In the late 1960s, while Bill Gates is in junior high school and Redmond, WA is a sleepy little town, I lived in Bellevue, WA where two of my children were born. As an IT marketing specialist for Eastman Kodak company, I helped Western U.S. customers maximize information retrieval from their IT resources. At the time, IBM was dominate in the computer world (with the mainframe IBM 360)....having a workforce that totaled about half the population of the State of Washington.
Gates attends Harvard University, dropping out in 1975 at the age of nineteen, with the belief that personal computers will change the way people work. He starts a software company, called Microsoft, where jeans-and-tennis-shoe programmers write code in Basic, Fortran and Cobol languages.
Fast-forward to a fall day in 1980 in an IBM office in Boca Raton, FL when Gates, Steve Ballmer and Bob O'Rear (after having spent a sleepless night on a Delta red-eye flight from Seattle to Miami memorizing business and technical information) meet with eight sharply focused IBM executives and two attorneys. Gates, the small start-up company's young leader has been up several nights in a row crafting his sales presentation, an example of the intense style of preparation that would become his personal trademark. In the meeting, they propose that Microsoft develop the new IBM personal computer's disk operating system, DOS. Microsoft wins the contract to develop DOS for IBM.
After a few years of selling their new personal computers (PCs), IBM decides that it is time to upgrade to a new PC operating system and, once again, they ask Microsoft to design and program their next operating system, to be named OS/2. Gates says, "From the very beginning--and much to our surprise--Microsoft was pretty successful. In large part, that was because we lived and breathed software, stopping only to eat and catch a few hours of sleep here and there. We were totally hard-core about succeeding right out of the gate."
While developing OS/2 under contract to IBM in the late 1980s, Microsoft leadership recognize there is a large installed base of DOS personal computers that could be upgraded to new graphical user interface (GUI) technology. Gates and Co. conclude that such an operating system upgrade would allow this significant PC customer base to continue using their DOS machines.
The Microsoft corporate strategy is to enter two product horses in the race to satisfy the consumer's PC needs: the new IBM OS/2 and a DOS upgrade called "Windows" that would be developed and funded internally within Microsoft. To make Windows successful, Microsoft management proactively establishes strategic alliances with as many independent software vendors (ISVs) as possible. The ISVs develop new Windows-based application upgrades to the large DOS machine customer base as Microsoft distributes beta test Windows software to the ISVs (allowing the ISVs to gain a working knowledge of the new Windows operating system architecture)....long before the Microsoft Windows operating system upgrade is introduced to the marketplace. This Microsoft-ISV collaboration leads to more application software being available for Windows than any other operating system on the market.
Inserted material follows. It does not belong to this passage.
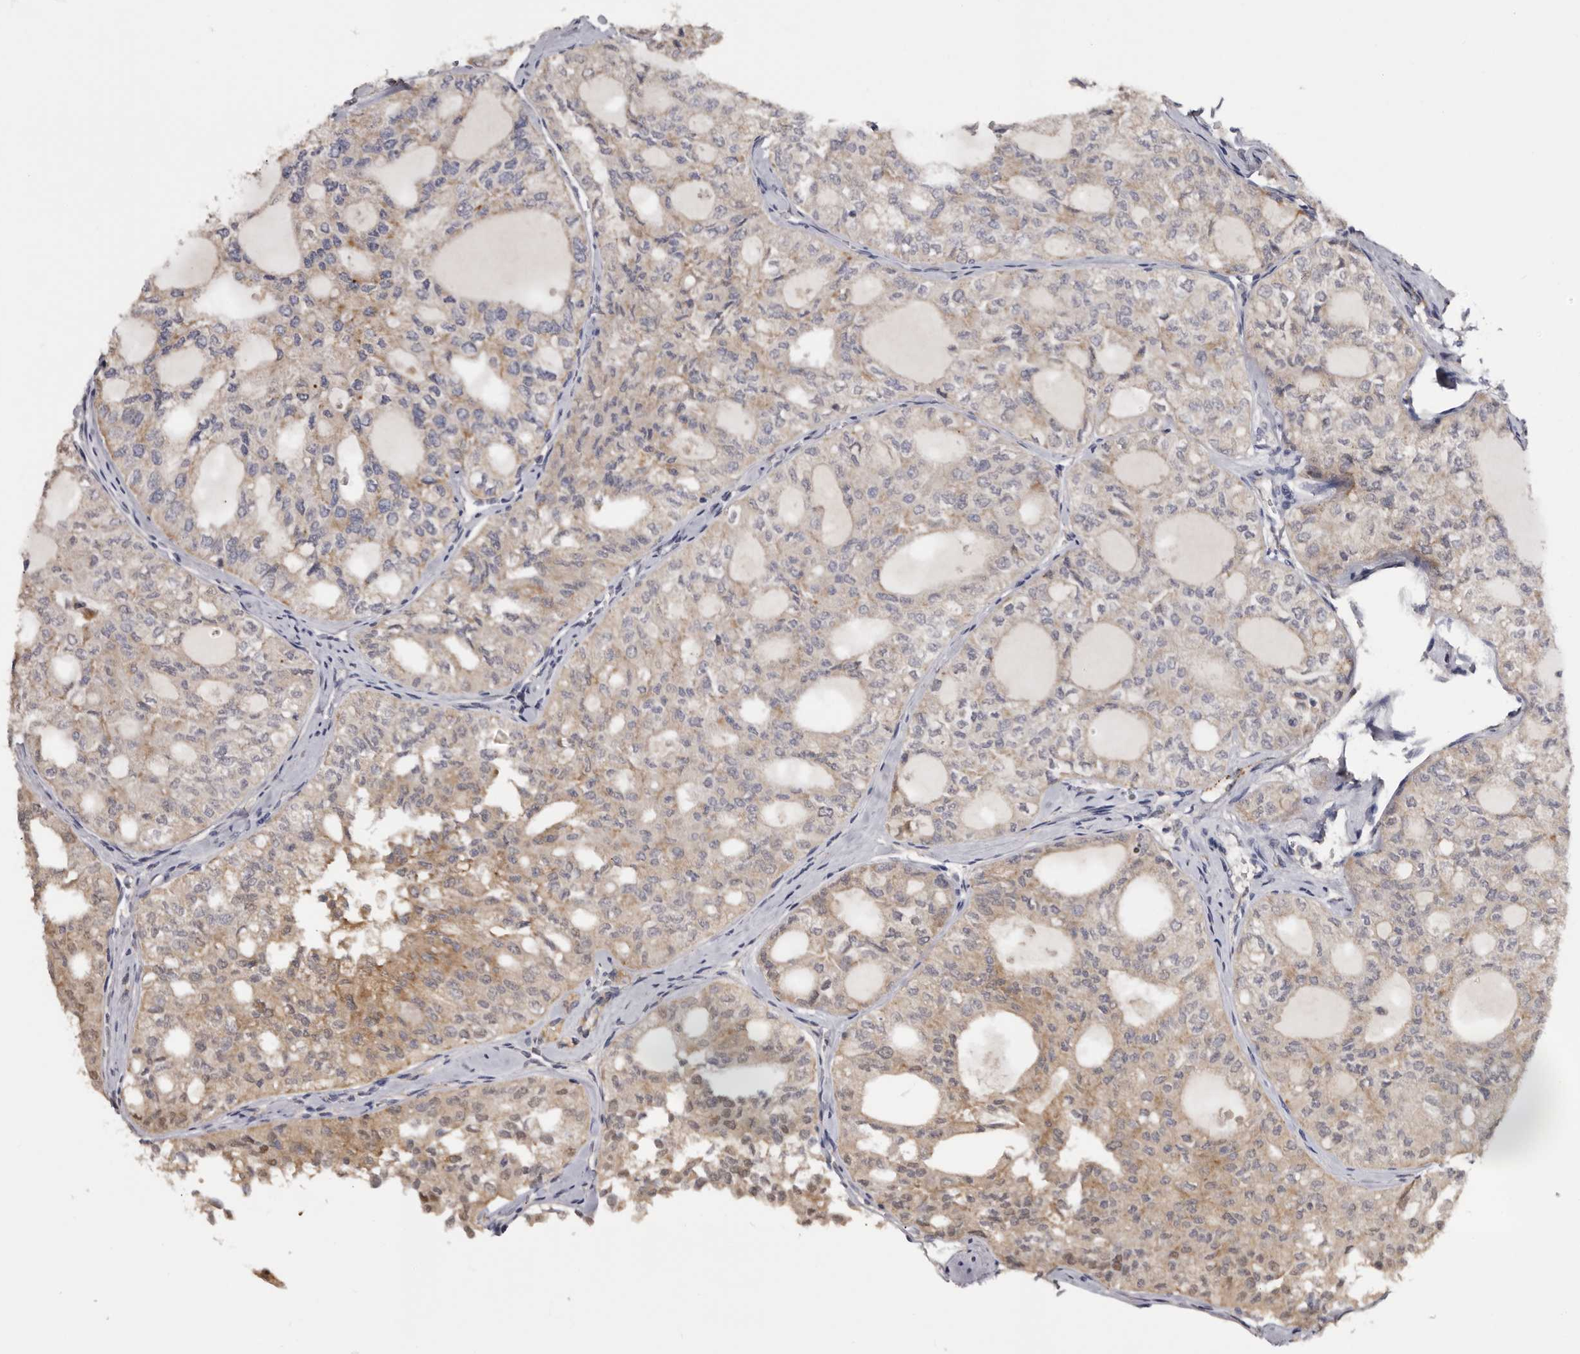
{"staining": {"intensity": "weak", "quantity": "25%-75%", "location": "cytoplasmic/membranous"}, "tissue": "thyroid cancer", "cell_type": "Tumor cells", "image_type": "cancer", "snomed": [{"axis": "morphology", "description": "Follicular adenoma carcinoma, NOS"}, {"axis": "topography", "description": "Thyroid gland"}], "caption": "Immunohistochemical staining of thyroid follicular adenoma carcinoma shows weak cytoplasmic/membranous protein staining in approximately 25%-75% of tumor cells. Using DAB (brown) and hematoxylin (blue) stains, captured at high magnification using brightfield microscopy.", "gene": "DAP", "patient": {"sex": "male", "age": 75}}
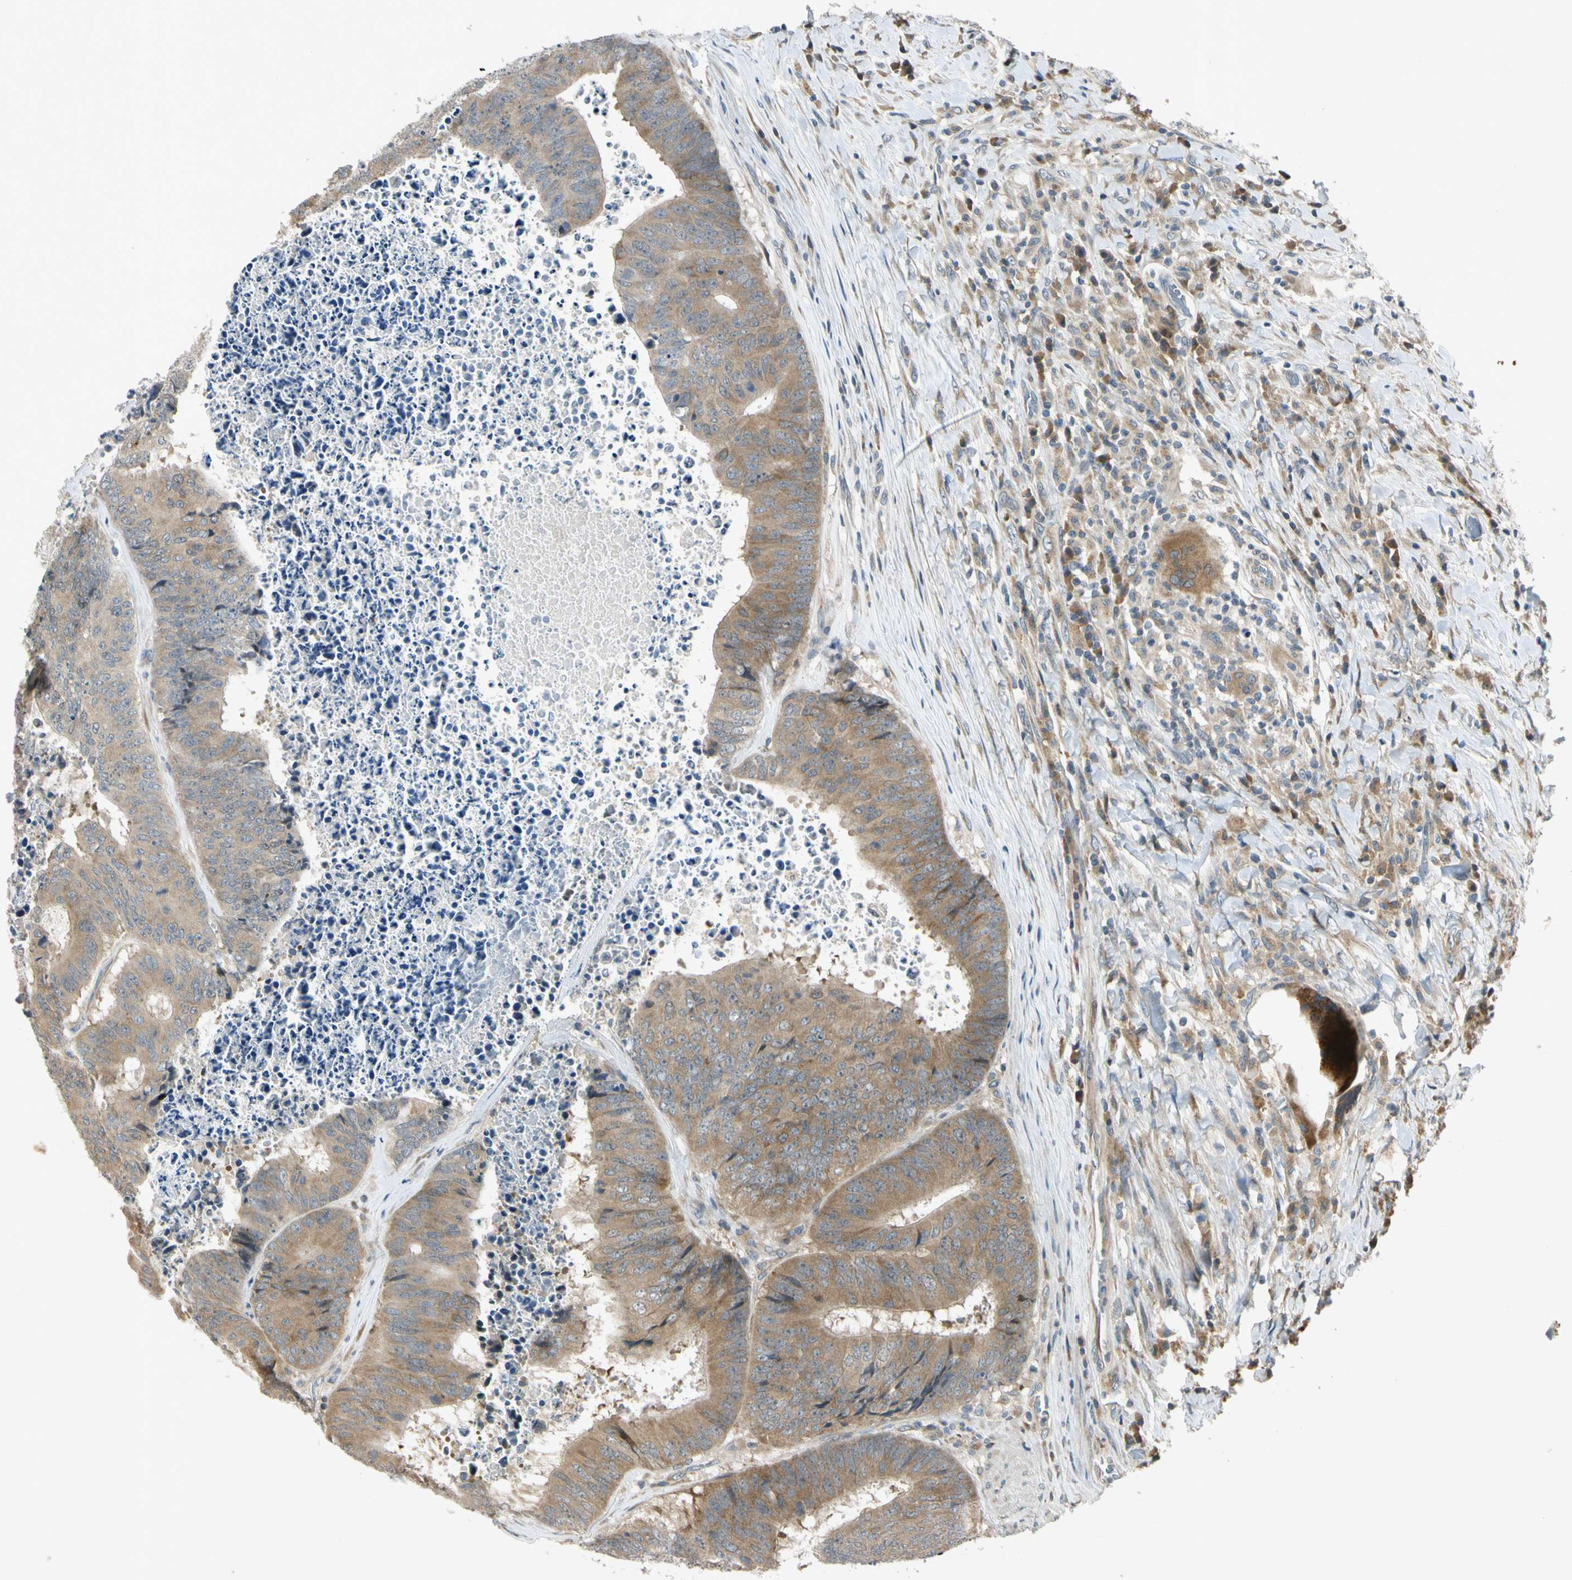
{"staining": {"intensity": "moderate", "quantity": ">75%", "location": "cytoplasmic/membranous"}, "tissue": "colorectal cancer", "cell_type": "Tumor cells", "image_type": "cancer", "snomed": [{"axis": "morphology", "description": "Adenocarcinoma, NOS"}, {"axis": "topography", "description": "Rectum"}], "caption": "Colorectal cancer stained with a brown dye exhibits moderate cytoplasmic/membranous positive positivity in about >75% of tumor cells.", "gene": "RPS6KB2", "patient": {"sex": "male", "age": 72}}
This market leadership allows Microsoft to move from a provider of operating system software to an application software provider: delivering office process automation for word processing, spreadsheets, presentation graphics, etc. Soon, these individual applications are bundled into software suites, like Microsoft Office, and sold profitably with comprehensive site licenses throughout end user organizations.
By 1992, Microsoft's operating systems would be installed on seventy-five percent of the world's personal computers. Today, IBM is out of the personal computer business and Microsoft is one of the wealthiest companies with eighty-six percent market share and thirty-six billion dollars in sales.